Is it perhaps more usefully viewed as an implementation-independent means of specifying serialization of a Dataset’s unnamed default graph?

There are already ways to do this much more explicitly and without ambiguity, which users should use instead:

dataset = Dataset()
## add named graphs and triples
dataset.default_context.serialize(format="turtle")

ghost commented 1 year ago

In this case, trying to guess what the user meant

Neither a guess nor an assumption, simply following the direction of the spec.

... an implementation-independent means of specifying serialization of a Dataset’s unnamed default graph?

There are already ways to do this much more explicitly and without ambiguity, which users should use instead:
dataset = Dataset()
## add named graphs and triples
dataset.default_context.serialize(format="turtle")

That's going to break in v7, dataset.default_context will become dataset.default_graph, my point is that the implementation details intrude, so “explicit” is also “brittle”.

aucampia commented 1 year ago

Neither a guess nor an assumption, simply following the direction of the spec.

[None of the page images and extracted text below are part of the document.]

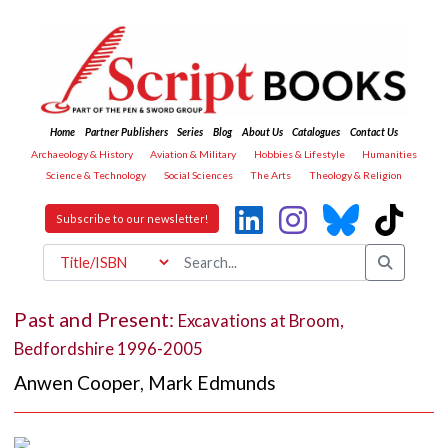
Home
Partner Publishers
Series
Blog
About Us
Catalogues
Contact Us
Archaeology & History
Aviation & Military
Hobbies & Lifestyle
Humanities
Science & Technology
Social Sciences
The Arts
Theology & Religion
Subscribe to our newsletter!
Past and Present:
Excavations at Broom,
Bedfordshire 1996-2005
Anwen Cooper
,
Mark Edmunds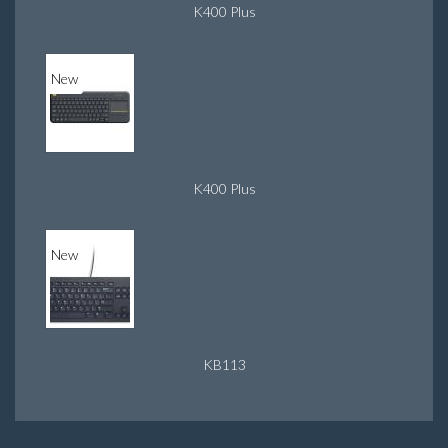
K400 Plus
New
K400 Plus
New
KB113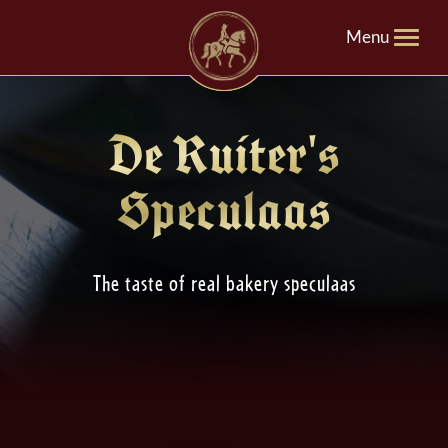
Menu
De Ruiter's
Speculaas
The taste of real bakery speculaas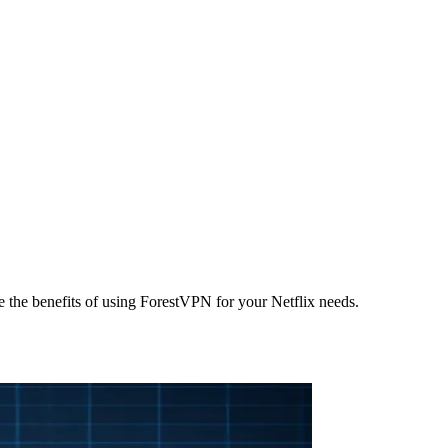
the benefits of using ForestVPN for your Netflix needs.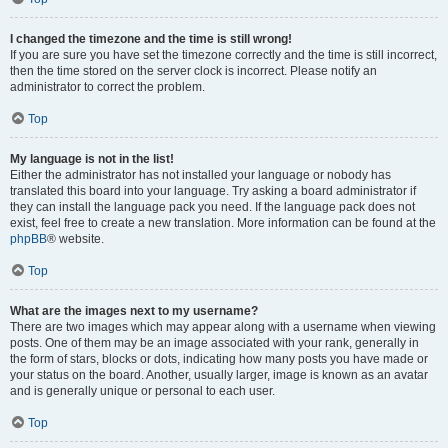
I changed the timezone and the time is still wrong!
If you are sure you have set the timezone correctly and the time is still incorrect,
then the time stored on the server clock is incorrect. Please notify an
administrator to correct the problem.
Top
My language is not in the list!
Either the administrator has not installed your language or nobody has
translated this board into your language. Try asking a board administrator if
they can install the language pack you need. If the language pack does not
exist, feel free to create a new translation. More information can be found at the
phpBB
® website.
Top
What are the images next to my username?
There are two images which may appear along with a username when viewing
posts. One of them may be an image associated with your rank, generally in
the form of stars, blocks or dots, indicating how many posts you have made or
your status on the board. Another, usually larger, image is known as an avatar
and is generally unique or personal to each user.
Top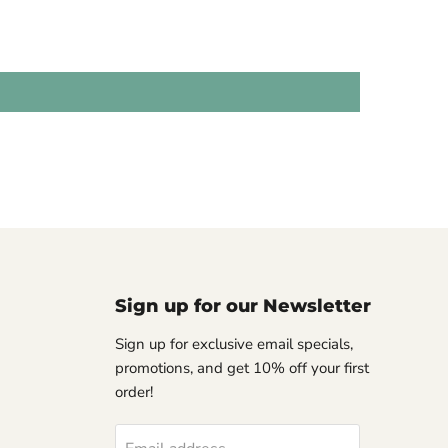
Sign up for our Newsletter
Sign up for exclusive email specials,
promotions, and get 10% off your first
order!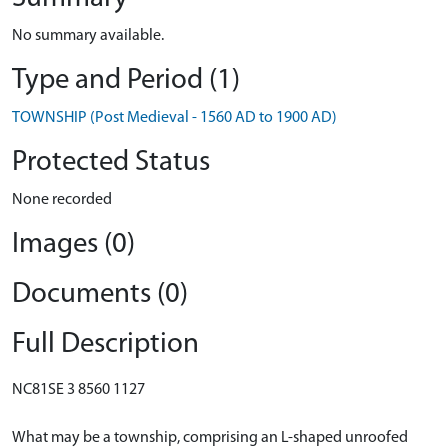
No summary available.
Type and Period (1)
TOWNSHIP (Post Medieval - 1560 AD to 1900 AD)
Protected Status
None recorded
Images (0)
Documents (0)
Full Description
NC81SE 3 8560 1127
What may be a township, comprising an L-shaped unroofed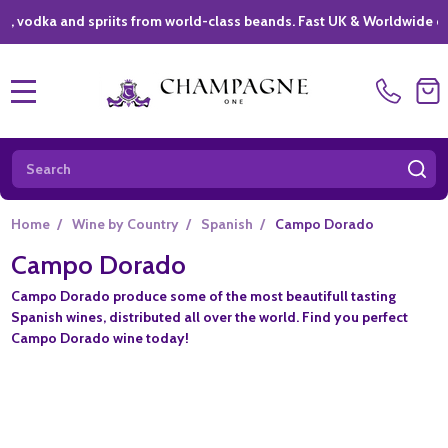
ka and spriits from world-class beands. Fast UK & Worldwide deliver
MENU
Search
SE
Home
/
Wine by Country
/
Spanish
/
Campo Dorado
Campo Dorado
Campo Dorado produce some of the most beautifull tasting
Spanish wines, distributed all over the world. Find you perfect
Campo Dorado wine today!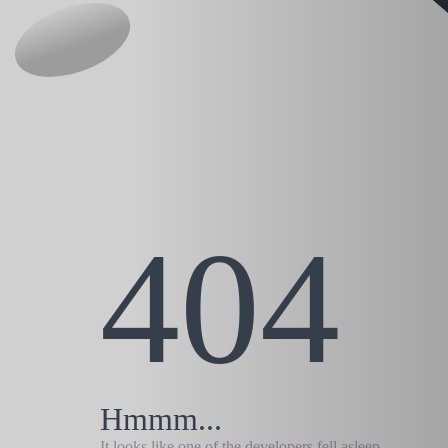
404
Hmmm...
It looks like one of the developers fell asleep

If you are referring to this "RDF datasets may be used to express RDF content. When used in this way, a dataset should be understood to have at least the same content as its default graph." [ref] I'm not sure this applies to the snippet I shared. The "may" in the first sentence normative [ref], meaning it may also not be used to express RDF content. So even if you take the should in the second sentence as normative, you still are assuming the first "may" to be operative, at the very least it should be documented as such.

Is that using an RDF dataset to express RDF content? If that is, what would it look like when it is not being used to express RDF content.

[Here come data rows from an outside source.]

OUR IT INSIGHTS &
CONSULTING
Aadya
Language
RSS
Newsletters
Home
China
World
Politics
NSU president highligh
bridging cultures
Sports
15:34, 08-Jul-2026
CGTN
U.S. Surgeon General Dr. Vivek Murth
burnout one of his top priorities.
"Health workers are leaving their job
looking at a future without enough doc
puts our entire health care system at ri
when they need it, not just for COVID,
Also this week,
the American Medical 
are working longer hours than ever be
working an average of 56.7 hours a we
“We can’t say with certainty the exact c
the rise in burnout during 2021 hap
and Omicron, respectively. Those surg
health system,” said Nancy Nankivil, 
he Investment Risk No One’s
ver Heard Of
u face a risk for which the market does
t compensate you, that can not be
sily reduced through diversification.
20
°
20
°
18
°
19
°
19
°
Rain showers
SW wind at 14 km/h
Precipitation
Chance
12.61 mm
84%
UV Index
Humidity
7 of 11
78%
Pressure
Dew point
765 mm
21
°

That's going to break in v7, dataset.default_context will become dataset.default_graph, my point is that the implementation details intrude, so “explicit” is also “brittle”.

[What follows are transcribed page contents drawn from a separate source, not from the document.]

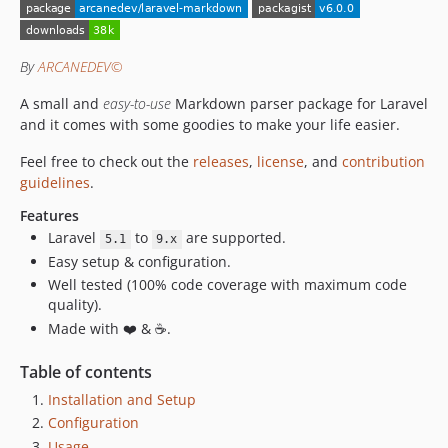
v1.3.x-dev
1.3.1
1.3.0
By
ARCANEDEV©
v1.2.x-dev
A small and
easy-to-use
Markdown parser package for Laravel
1.2.1
and it comes with some goodies to make your life easier.
1.2.0
v1.1.x-dev
Feel free to check out the
releases
,
license
, and
contribution
guidelines
.
1.1.2
1.1.1
Features
1.1.0
Laravel
to
are supported.
5.1
9.x
Easy setup & configuration.
1.0.1
Well tested (100% code coverage with maximum code
1.0.0
quality).
Made with ❤️ & ☕.
Table of contents
Installation and Setup
Configuration
Usage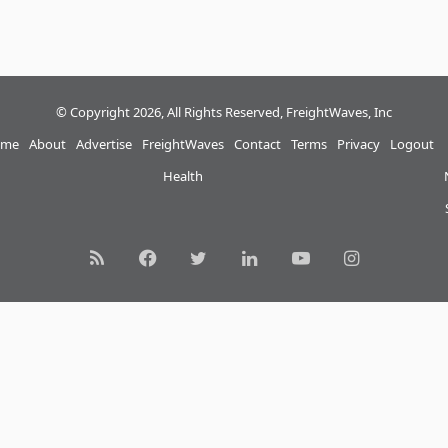
© Copyright 2026, All Rights Reserved, FreightWaves, Inc
me
About
Advertise
FreightWaves
Contact
Terms
Privacy
Logout
Health
RSS
Facebook
Twitter
LinkedIn
YouTube
Instagram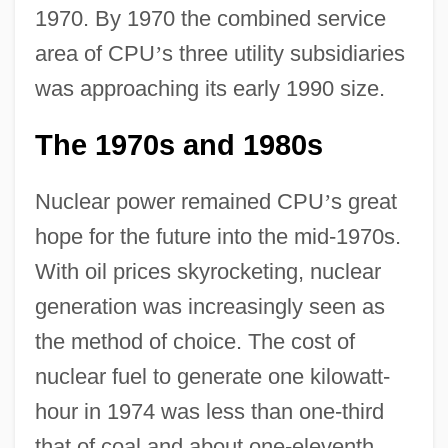
1970. By 1970 the combined service
area of CPU
’
s three utility subsidiaries
was approaching its early 1990 size.
The 1970s and 1980s
Nuclear power remained CPU
’
s great
hope for the future into the mid-1970s.
With oil prices skyrocketing, nuclear
generation was increasingly seen as
the method of choice. The cost of
nuclear fuel to generate one kilowatt-
hour in 1974 was less than one-third
that of coal and about one-eleventh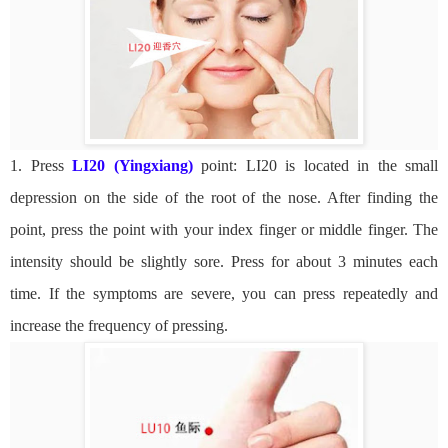
1. Press
LI20 (Yingxiang)
point: LI20 is located in the small
depression on the side of the root of the nose. After finding the
point, press the point with your index finger or middle finger. The
intensity should be slightly sore. Press for about 3 minutes each
time. If the symptoms are severe, you can press repeatedly and
increase the frequency of pressing.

Version 7 is not released so what will break is undefined. But even if the V7 API does introduce breaking changes (as it should), that does not make the current API brittle, that just means we are using semantic versioning as intended.

The way I see it is: I don't like fragile software. If I ask software to do something, and it can't do it, it should error out, not do it half way, because I did not ask it to do it half way. That is why software interface should be as explicit as possible, I should explicitly be able to ask RDFLib, serialize the whole Dataset. To me, this is what I do when I call Dataset.serialize() - I ask it to serialize the whole dataset, but if there is really a good case why Dataset.serialize() should not mean "serialize the whole dataset" - then I think we should just make antoher method, Dataset.serialize_everything() - which does mean "serialize the whole dataset". I think ambiguities in the spec should not translate to ambiguities in our API.

aucampia commented 1 year ago

~~I made a poll, not that it necesarily matters but just to get a sense for preferences:~~

~~https://github.com/RDFLib/rdflib/discussions/2394~~

Never mind, I deleted it, it is a bit weird to have it separate from this, it will just split the conversation more, best that people just respond here with their preference.

aucampia commented 1 year ago

I think the right solution here is:

Change ConjunctiveGraph.serialize() to raise an exception if the selected format does not support quads.
Clarify the documentation of serialize() to indicate it is a request to serialize the whole Dataset or ConjunctiveGraph, and not a subset. This anyway seems like the reasonable thing, I don't see why calling serialize on an object should mean something other than serialize the object. If someone wants to serialize a subset of the Dataset or ConjunctiveGraph they should do so explicitly by selecting the exact subset they want, and then serializing it.

To me, this is the right solution because I think there should be a way to request to serialize the whole Dataset explicitly, and I don't see why it should not be Dataset.serialize(). If however someone can make a good argument why this should not be the way to serialize the whole Dataset I'm willing to consider it, but then we also need to select another way to request that the whole Dataset or ConjunctiveGraph be serialized, and we need to then write down what exactly serialize does if not serialize the object it was called on.